Diese Sekten hatten ihre stärkste Kraft bereits im zweiten Jahrhunderte n. Chr. entwickelt; viele derselben erhielten sich zwar noch geraume Zeit länger, aber das geistige Leben, die gewaltige Anziehungskraft, welche sie früher besassen, war grossentheils von ihnen gewichen oder hatte sich in dem letzten Erzeugnisse dieser Richtung, dem Manichäismus concentrirt. Erst gegen Ende des dritten Jahrhunderts war dieses phantasievolle System entstanden, welches den christlichen Lehrgehalt in eine dualistische Religionsphilosophie verwandelte, Christus zu einer kosmischen Kraft, die Erlösung zu einem Naturprocesse herabsetzte. Obwohl vielfach unterdrückt und verfolgt, verbreitete es sich im Osten wie im Westen, von Persien bis nach dem römischen Afrika, und behauptete sich Jahrhunderte lang mit zäher Dauerhaftigkeit.

Indessen gab es im Orient auch noch in späterer Zeit bedeutende Reste älterer gnostischer Sekten. So fand in der Mitte des fünften Jahrhunderts Theodoret in seiner Diöcese Cyrus in Syrien viele Marcioniten, deren er über tausend bekehrte, und dieselbe Sekte war damals noch in anderen Theilen Syriens verbreitet.
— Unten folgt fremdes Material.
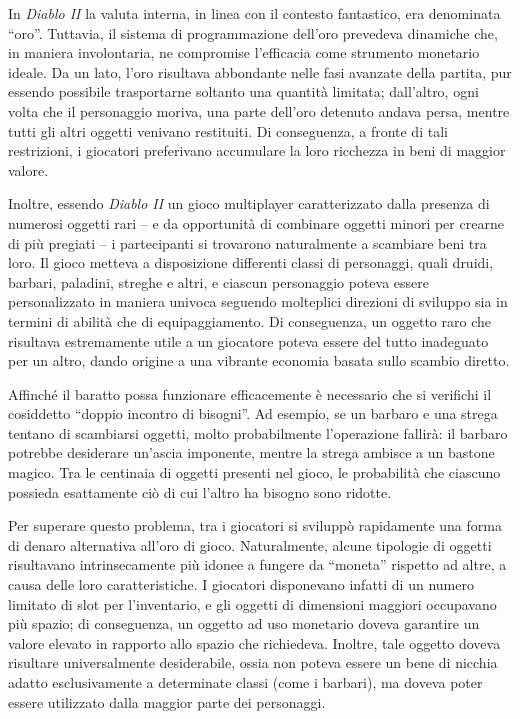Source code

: \documentclass[
  a5paper,
  smalldemyvopaper,10pt,twoside,onecolumn,openright,extrafontsizes,hidelinks]{memoir}
\begin{document}
In \emph{Diablo II} la valuta interna, in linea con il contesto
fantastico, era denominata ``oro''. Tuttavia, il sistema di
programmazione dell'oro prevedeva dinamiche che, in maniera
involontaria, ne compromise l'efficacia come strumento monetario ideale.
Da un lato, l'oro risultava abbondante nelle fasi avanzate della
partita, pur essendo possibile trasportarne soltanto una quantità
limitata; dall'altro, ogni volta che il personaggio moriva, una parte
dell'oro detenuto andava persa, mentre tutti gli altri oggetti venivano
restituiti. Di conseguenza, a fronte di tali restrizioni, i giocatori
preferivano accumulare la loro ricchezza in beni di maggior valore.

Inoltre, essendo \emph{Diablo II} un gioco multiplayer caratterizzato
dalla presenza di numerosi oggetti rari -- e da opportunità di combinare
oggetti minori per crearne di più pregiati -- i partecipanti si
trovarono naturalmente a scambiare beni tra loro. Il gioco metteva a
disposizione differenti classi di personaggi, quali druidi, barbari,
paladini, streghe e altri, e ciascun personaggio poteva essere
personalizzato in maniera univoca seguendo molteplici direzioni di
sviluppo sia in termini di abilità che di equipaggiamento. Di
conseguenza, un oggetto raro che risultava estremamente utile a un
giocatore poteva essere del tutto inadeguato per un altro, dando origine
a una vibrante economia basata sullo scambio diretto.

Affinché il baratto possa funzionare efficacemente è necessario che si
verifichi il cosiddetto ``doppio incontro di bisogni''. Ad esempio, se
un barbaro e una strega tentano di scambiarsi oggetti, molto
probabilmente l'operazione fallirà: il barbaro potrebbe desiderare
un'ascia imponente, mentre la strega ambisce a un bastone magico. Tra le
centinaia di oggetti presenti nel gioco, le probabilità che ciascuno
possieda esattamente ciò di cui l'altro ha bisogno sono ridotte.

Per superare questo problema, tra i giocatori si sviluppò rapidamente
una forma di denaro alternativa all'oro di gioco. Naturalmente, alcune
tipologie di oggetti risultavano intrinsecamente più idonee a fungere da
``moneta'' rispetto ad altre, a causa delle loro caratteristiche. I
giocatori disponevano infatti di un numero limitato di slot per
l'inventario, e gli oggetti di dimensioni maggiori occupavano più
spazio; di conseguenza, un oggetto ad uso monetario doveva garantire un
valore elevato in rapporto allo spazio che richiedeva. Inoltre, tale
oggetto doveva risultare universalmente desiderabile, ossia non poteva
essere un bene di nicchia adatto esclusivamente a determinate classi
(come i barbari), ma doveva poter essere utilizzato dalla maggior parte
dei personaggi.
\end{document}
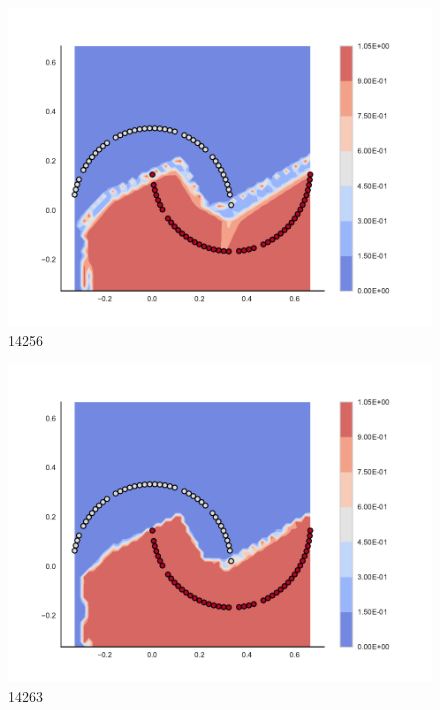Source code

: \begin{subfigure}[b]{0.09\textwidth}
    \includegraphics[clip, trim=2.35cm 1.75cm 4.5cm 0cm,width=\textwidth]{img/convergence/14256.pdf}
    \caption{14256}
    \label{fig:convergence_14256}
\end{subfigure}
%
\begin{subfigure}[b]{0.09\textwidth}
    \includegraphics[clip, trim=2.35cm 1.75cm 4.5cm 0cm,width=\textwidth]{img/convergence/14263.pdf}
    \caption{14263}
    \label{fig:convergence_14263}
\end{subfigure}
%
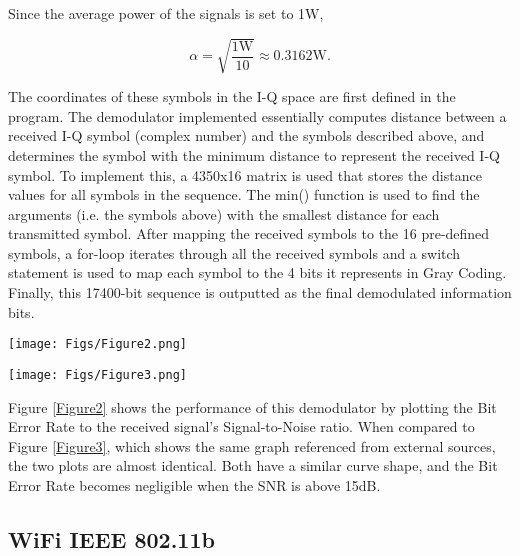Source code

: \begin{flushleft}
Since the average power of the signals is set to 1W, 

\[
    \alpha = \sqrt{\frac{1\text{W}}{10}} \approx 0.3162\text{W}.
\]

The coordinates of these symbols in the I-Q space are first defined in the program.
The demodulator implemented essentially computes distance between a received I-Q symbol (complex number) and the symbols described above, and determines the symbol with the minimum distance to represent the received I-Q symbol. To implement this, a 4350x16 matrix is used that
stores the distance values for all symbols in the sequence. The min() function is used to find
the arguments (i.e. the symbols above) with the smallest distance for each transmitted
symbol. After mapping the received symbols to the 16 pre-defined symbols, a for-loop
iterates through all the received symbols and a switch statement is used to map each symbol
to the 4 bits it represents in Gray Coding. Finally, this 17400-bit sequence is outputted as the
final demodulated information bits.

\begin{center}
    \begin{minipage}{0.75\linewidth}
    \centering
    \texttt{[image: Figs/Figure2.png]}
    \label{Figure2}
    \end{minipage} \break
\end{center}

\begin{center}
    \begin{minipage}{0.75\linewidth}
    \centering
    \texttt{[image: Figs/Figure3.png]}
    \label{Figure3}
    \end{minipage} \break
\end{center}

Figure \ref{Figure2} shows the performance of this demodulator by plotting the Bit Error Rate to the
received signal’s Signal-to-Noise ratio. When compared to Figure \ref{Figure3}, which shows the same
graph referenced from external sources, the two plots are almost identical. Both have a
similar curve shape, and the Bit Error Rate becomes negligible when the SNR is above 15dB.


\subsection*{WiFi IEEE 802.11b}


\end{flushleft}
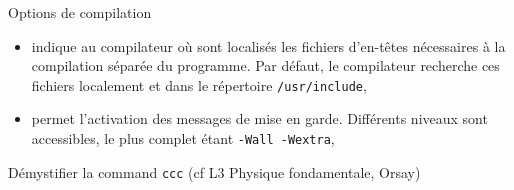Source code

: \documentclass[c]{beamer}
\begin{document}
\begin{frame}[fragile,label={sec:orgheadline5}]{Options de compilation}
 \begin{itemize}
\item {} indique au compilateur où sont localisés les fichiers
d'en-têtes nécessaires à la compilation séparée du programme. Par défaut, le
compilateur recherche ces fichiers localement et dans le répertoire
\texttt{/usr/include},
\end{itemize}

\pause

\begin{itemize}
\item {} permet l'activation des messages de mise en garde. Différents
niveaux sont accessibles, le plus complet étant \texttt{-Wall -Wextra},
\end{itemize}


\end{frame}


\begin{frame}[fragile]{Démystifier la command \texttt{ccc} (\footnotesize{cf L3 Physique fondamentale, Orsay})}
 \centering
\begin{animateinline}[step,poster=last]{1}
  \clearbuf{}
  \newframe
  \newframe
  \newframe
\end{animateinline}
\end{frame}
\end{document}

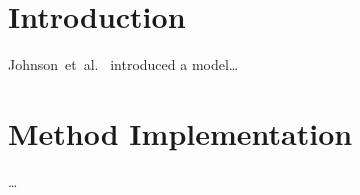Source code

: \documentclass{article}
\begin{document}
{
    \section{Introduction}
    \label{sec:introduction}

    Johnson~et~al.~\cite{https://doi.org/10.48550/arxiv.1603.08155} introduced a model…





}

{
    \section{Method Implementation}
    \label{sec:method-implementation}

    …
}
\end{document}
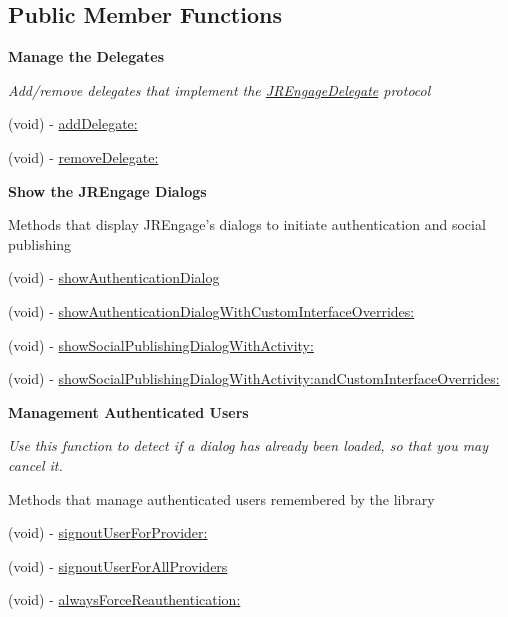 \subsection*{Public Member Functions}
\begin{Indent}{\bf Manage the Delegates}\par
{\em \label{_amgrpf6bb425cb9b7388d33e37d551db6b02e}
 Add/remove delegates that implement the \hyperlink{protocol_j_r_engage_delegate-p}{JREngageDelegate} protocol }\begin{DoxyCompactItemize}
\item 
(void) -\/ \hyperlink{class_j_r_engage_a18377ffb55f821587e6d38b3489692e8}{addDelegate:}
\item 
(void) -\/ \hyperlink{class_j_r_engage_ab3f12ac148ea0f6df4d7ff7789cc7c94}{removeDelegate:}
\end{DoxyCompactItemize}
\end{Indent}
\begin{Indent}{\bf Show the JREngage Dialogs}\par
{\em \label{_amgrp345603279e1df04f4a3678e78089b7be}
 \label{class_j_r_engage_showMethods}
\hypertarget{class_j_r_engage_showMethods}{}


Methods that display JREngage's dialogs to initiate authentication and social publishing }\begin{DoxyCompactItemize}
\item 
(void) -\/ \hyperlink{class_j_r_engage_a01ecdff491f91543e18f33d0e565b046}{showAuthenticationDialog}
\item 
(void) -\/ \hyperlink{class_j_r_engage_a60a7be6770b99c3a929f7c006f1b1203}{showAuthenticationDialogWithCustomInterfaceOverrides:}
\item 
(void) -\/ \hyperlink{class_j_r_engage_afca7b5ab9a57edc1a460aaec882207c4}{showSocialPublishingDialogWithActivity:}
\item 
(void) -\/ \hyperlink{class_j_r_engage_aa84788326df3e8adf4be6128fccb7708}{showSocialPublishingDialogWithActivity:andCustomInterfaceOverrides:}
\end{DoxyCompactItemize}
\end{Indent}
\begin{Indent}{\bf Management Authenticated Users}\par
{\em \label{_amgrp4247d2361fbfb57c620ed69782a50c95}
 Use this function to detect if a dialog has already been loaded, so that you may cancel it.

Methods that manage authenticated users remembered by the library }\begin{DoxyCompactItemize}
\item 
(void) -\/ \hyperlink{class_j_r_engage_af1448791663265d3b739041983fbae92}{signoutUserForProvider:}
\item 
(void) -\/ \hyperlink{class_j_r_engage_a56060e8d5fe94e4bf06ff3edf27af5ee}{signoutUserForAllProviders}
\item 
(void) -\/ \hyperlink{class_j_r_engage_a66dca1abdfd5103480f9a87f65923a68}{alwaysForceReauthentication:}
\end{DoxyCompactItemize}
\end{Indent}

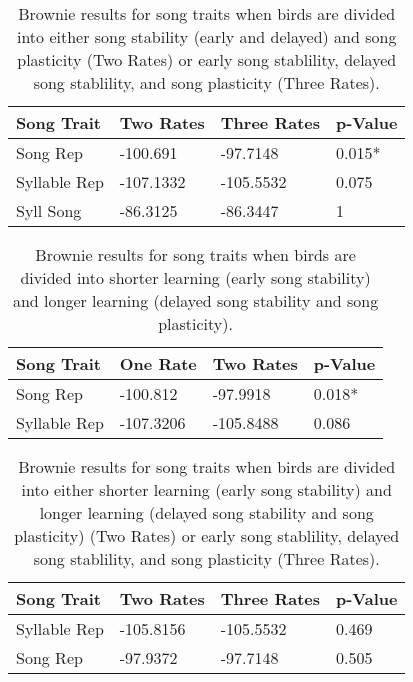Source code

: \documentclass[a4paper,12pt]{article}
\begin{document}
\begin{table}[ht]
\caption{Brownie results for song traits when birds are divided into either song stability (early and delayed) and song plasticity (Two Rates) or early song stablility, delayed song stablility, and song plasticity (Three Rates).}
\centering
\begin{tabular}{llll}
  \hline
Song Trait & Two Rates & Three Rates & p-Value \\ 
  \hline
    Song Rep & -100.691 & -97.7148 & 0.015* \\ 
Syllable Rep & -107.1332 & -105.5532 & 0.075 \\ 
  Syll Song & -86.3125 & -86.3447 & 1 \\ 
   \hline
\end{tabular}
\end{table}



\begin{table}[ht]
\caption{Brownie results for song traits when birds are divided into shorter learning (early song stability) and longer learning (delayed song stability and song plasticity).}
\centering
\begin{tabular}{llll}
  \hline
Song Trait & One Rate & Two Rates & p-Value \\ 
  \hline
Song Rep & -100.812 & -97.9918 & 0.018* \\ 
  Syllable Rep & -107.3206 & -105.8488 & 0.086 \\ 
   \hline
\end{tabular}
\end{table}



\begin{table}[ht]
\caption{Brownie results for song traits when birds are divided into either shorter learning (early song stability) and longer learning (delayed song stability and song plasticity) (Two Rates) or early song stablility, delayed song stablility, and song plasticity (Three Rates).}
\label{tab:last}
\centering
\begin{tabular}{llll}
  \hline
Song Trait & Two Rates & Three Rates & p-Value \\ 
  \hline
Syllable Rep & -105.8156 & -105.5532 & 0.469 \\ 
  Song Rep & -97.9372 & -97.7148 & 0.505 \\ 
   \hline
\end{tabular}
\end{table}
\end{document}
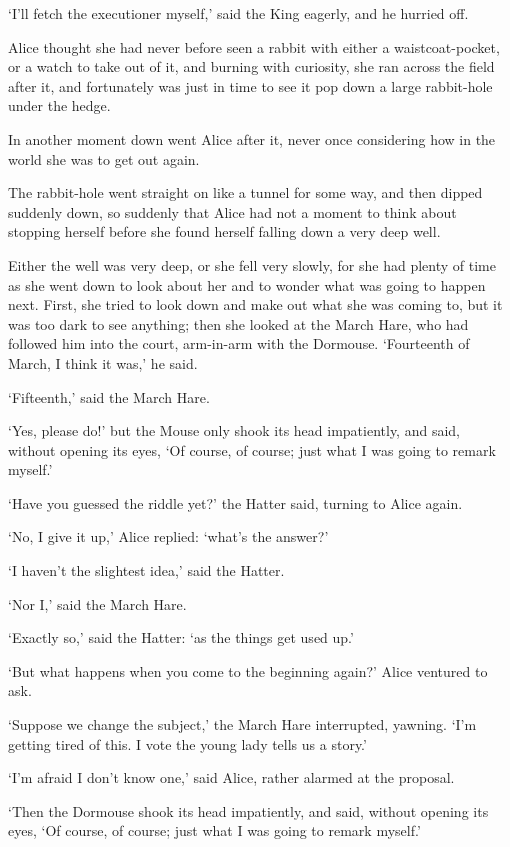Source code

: \documentclass[statementpaper,twoside,openany]{memoir}
\begin{document}
`I'll fetch the executioner myself,' said the King eagerly, and he hurried off.

Alice thought she had never before seen a rabbit with either a waistcoat-pocket, or a watch to take out of it, and burning with curiosity, she ran across the field after it, and fortunately was just in time to see it pop down a large rabbit-hole under the hedge.

In another moment down went Alice after it, never once considering how in the world she was to get out again.

The rabbit-hole went straight on like a tunnel for some way, and then dipped suddenly down, so suddenly that Alice had not a moment to think about stopping herself before she found herself falling down a very deep well.

Either the well was very deep, or she fell very slowly, for she had plenty of time as she went down to look about her and to wonder what was going to happen next. First, she tried to look down and make out what she was coming to, but it was too dark to see anything; then she looked at the March Hare, who had followed him into the court, arm-in-arm with the Dormouse. `Fourteenth of March, I think it was,' he said.

`Fifteenth,' said the March Hare.

`Yes, please do!' but the Mouse only shook its head impatiently, and said, without opening its eyes, `Of course, of course; just what I was going to remark myself.'

`Have you guessed the riddle yet?' the Hatter said, turning to Alice again.

`No, I give it up,' Alice replied: `what's the answer?'

`I haven't the slightest idea,' said the Hatter.

`Nor I,' said the March Hare.

`Exactly so,' said the Hatter: `as the things get used up.'

`But what happens when you come to the beginning again?' Alice ventured to ask.

`Suppose we change the subject,' the March Hare interrupted, yawning. `I'm getting tired of this. I vote the young lady tells us a story.'

`I'm afraid I don't know one,' said Alice, rather alarmed at the proposal.

`Then the Dormouse shook its head impatiently, and said, without opening its eyes, `Of course, of course; just what I was going to remark myself.'
\end{document}
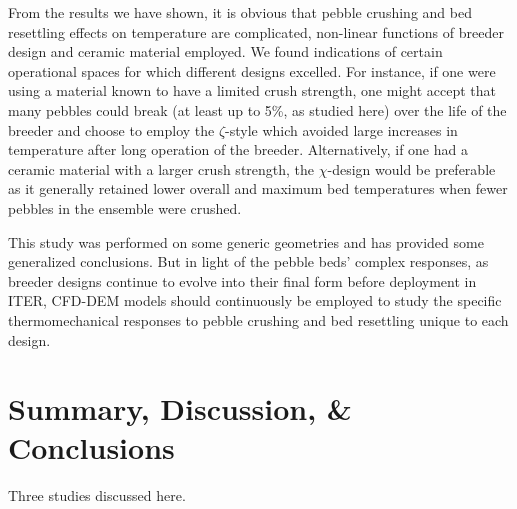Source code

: From the results we have shown, it is obvious that pebble crushing and bed resettling effects on temperature are complicated, non-linear functions of breeder design and ceramic material employed. We found indications of certain operational spaces for which different designs excelled. For instance, if one were using a material known to have a limited crush strength, one might accept that many pebbles could break (at least up to 5\%, as studied here) over the life of the breeder and choose to employ the $\zeta$-style which avoided large increases in temperature after long operation of the breeder. Alternatively, if one had a ceramic material with a larger crush strength, the $\chi$-design would be preferable as it generally retained lower overall and maximum bed temperatures when fewer pebbles in the ensemble were crushed.

This study was performed on some generic geometries and has provided some generalized conclusions. But in light of the pebble beds' complex responses, as breeder designs continue to evolve into their final form before deployment in ITER, CFD-DEM models should continuously be employed to study the specific thermomechanical responses to pebble crushing and bed resettling unique to each design.









\section{Summary, Discussion, \& Conclusions}

Three studies discussed here.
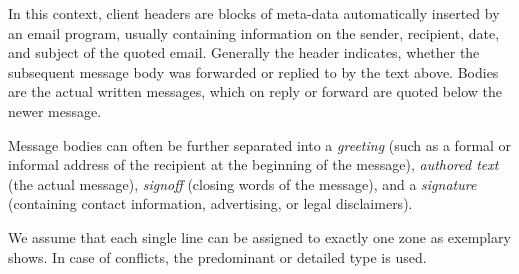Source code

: \documentclass{llncs}
\begin{document}
In this context, client headers are blocks of meta-data automatically inserted by an email program, usually containing information on the sender, recipient, date, and subject of the quoted email.
Generally the header indicates, whether the subsequent message body was forwarded or replied to by the text above.
Bodies are the actual written messages, which on reply or forward are quoted below the newer message.

Message bodies can often be further separated into a \textit{greeting} (such as a formal or informal address of the recipient at the beginning of the message), \textit{authored text} (the actual message), \textit{signoff} (closing words of the message), and a \textit{signature} (containing contact information, advertising, or legal disclaimers).

We assume that each single line can be assigned to exactly one zone as  exemplary shows.
In case of conflicts, the predominant or detailed type is used.


\end{document}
Eine andere gnostische Partei, die der Archontiker, gewann, nach dem Berichte des Epiphanius, vorzüglich in Grossund Klein-Armenien erst seit dem J. 361 Eingang, und es ist nicht unwahrscheinlich, dass diese Sekte ein nicht unbedeutendes Glied in der gnostischen, aus den ersten Jahrhunderten nach Christus bis in's Mittelalter sich fortziehenden Kette bildete, da Armenien auch später ein Hauptsitz derartiger Sekten und Lehren war, und da die Archontiker in einigen Punkten eine dogmatische Verwandtschaft mit den Parteien des elften und zwölften Jahrhunderts nicht verkennen lassen.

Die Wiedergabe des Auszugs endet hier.